Meditations on the Flesh

On darker Sunday mornings when the walls
Of the old sanctuary are barely filled with an echo,
And they pass the plastic cup down through the fingers
Of the strangers in my pew, I reach out
And suck the holy grape juice into my cheek,
Wishing I could hold a whispering deity like that--
Like a warm velvet liquid that flows through my teeth
And forces swallowing.

In the evenings, darker still, after driving home
And brushing my teeth, I sink myself into you
With the expectation of tasting your flesh
Down the long lick of my body.
My body, the catacomb of spent pleasures,
Lies under the covers awaiting audience.
Under the hushed breath rush of our meeting,
With the dull panegyric pealing like new church bells,
I am wishing I could hold a breathing God like that--
Like a love that laces my palms full of holes
And gives warm flesh.

The dank empty dark of the lunar eclipse
Sends my hand in the arc of a half-moon
To your pillow, fingering for slivers of breath.
My palms come up satin-filled, unholy,
Gaping at the loss of something sacred.
Out with you- out- out with your memory,
Out with the taste of your flesh on my tongue,
Out with the draught of wine, out with the touch,
Out with the feeling that's under the skin.

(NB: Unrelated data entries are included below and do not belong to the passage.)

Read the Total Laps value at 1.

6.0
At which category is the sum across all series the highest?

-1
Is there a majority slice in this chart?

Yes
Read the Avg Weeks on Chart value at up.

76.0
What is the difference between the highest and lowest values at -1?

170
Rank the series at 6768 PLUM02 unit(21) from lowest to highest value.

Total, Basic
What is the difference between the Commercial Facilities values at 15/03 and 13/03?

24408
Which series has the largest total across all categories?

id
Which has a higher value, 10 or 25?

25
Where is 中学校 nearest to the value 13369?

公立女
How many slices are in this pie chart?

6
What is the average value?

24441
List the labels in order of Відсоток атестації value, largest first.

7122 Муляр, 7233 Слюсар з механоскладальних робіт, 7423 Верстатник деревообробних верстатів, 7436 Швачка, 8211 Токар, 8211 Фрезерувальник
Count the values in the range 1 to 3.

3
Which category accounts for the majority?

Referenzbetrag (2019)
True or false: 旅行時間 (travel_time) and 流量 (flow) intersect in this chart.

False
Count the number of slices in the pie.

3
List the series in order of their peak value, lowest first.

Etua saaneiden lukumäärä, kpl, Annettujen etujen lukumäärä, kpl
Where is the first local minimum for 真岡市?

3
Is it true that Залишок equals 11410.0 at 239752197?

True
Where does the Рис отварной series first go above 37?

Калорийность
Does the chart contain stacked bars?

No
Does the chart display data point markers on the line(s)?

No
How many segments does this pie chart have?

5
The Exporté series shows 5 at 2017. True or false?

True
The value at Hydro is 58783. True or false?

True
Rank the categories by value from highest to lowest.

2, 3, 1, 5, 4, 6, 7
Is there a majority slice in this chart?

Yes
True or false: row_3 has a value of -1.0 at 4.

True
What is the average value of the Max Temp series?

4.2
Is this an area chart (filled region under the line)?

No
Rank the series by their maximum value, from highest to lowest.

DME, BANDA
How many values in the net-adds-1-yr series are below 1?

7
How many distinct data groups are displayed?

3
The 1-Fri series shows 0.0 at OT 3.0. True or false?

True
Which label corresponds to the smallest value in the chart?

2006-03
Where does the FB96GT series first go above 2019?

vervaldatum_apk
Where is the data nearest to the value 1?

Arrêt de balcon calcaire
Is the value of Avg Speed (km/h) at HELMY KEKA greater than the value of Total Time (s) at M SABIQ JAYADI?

But in the morning, I wake up with you
On my breath, with that suspended
Knowledge of things hoped for and half-touched.
The moon takes to a carrel to study the sun,
And I wonder what it is to hold out a hand
In the dark like a moon and to know
That the emptiness holds and intangible breath
That touches my blood, that touches my flesh,
That whispers blunt nails through the thick of my palms
Until I start to feel under my skin
That the catacomb is audienced
And a new song is ringing through the hollows.

I found this poem that I wrote in a very old journal from when I was a virgin and a teenager. It was one of those poems that just came to me as if from someone else, and I still don't feel as if it came from me as I read it, but I still like it. It's always charmed me with its strangeness.